Embeddings will be tested using WordSim-353 dataset, the code showing the quality is in the cell below. Prepare the following corpora:
1. Tokenized Brown Corpora
2. Definitions and examples from Princeton WordNet
3. (1) and (2) together
4. (3) enriched with pseudosentences containing (a subset) of WordNet knowledge (such as 'tiger is a carnivore')

Train 4 Word2Vec models, and raport Spearman correletion between similarities based on your vectors, and similarities based on human judgements.



In [10]:
# Code for computing correlation between W2V similarity, and human judgements

import gensim.downloader
from scipy.stats import spearmanr

gn = gensim.downloader.load('word2vec-google-news-300')

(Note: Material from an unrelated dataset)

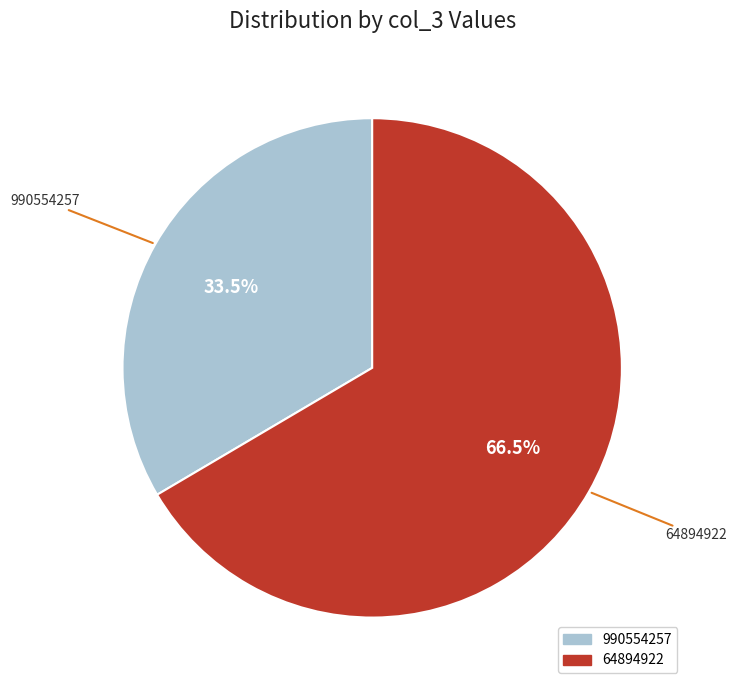

Does 990554257 account for over 50% of the chart?

No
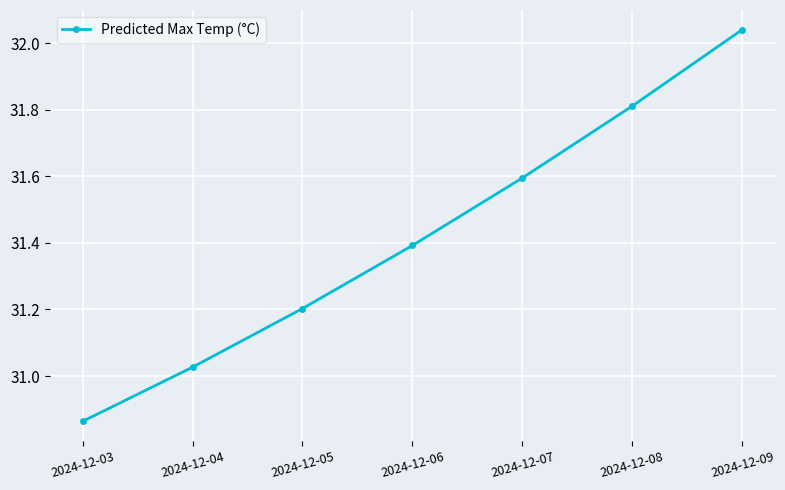

List the labels in order of value, largest first.

2024-12-09, 2024-12-08, 2024-12-07, 2024-12-06, 2024-12-05, 2024-12-04, 2024-12-03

for similarity_type in ['relatedness', 'similarity']:
    ws353 = []
    for x in open(f'wordsim_{similarity_type}_goldstandard.txt'): 
        a,b,val = x.split()
        val = float(val)
        ws353.append( (a,b,val))
    # spearmanr returns 2 vallues: correlation and pval. pval should be close to zero
    print (similarity_type + ':', spearmanr(vals, ys)) 



FileNotFoundError: [Errno 2] No such file or directory: 'wordsim_relatedness_goldstandard.txt'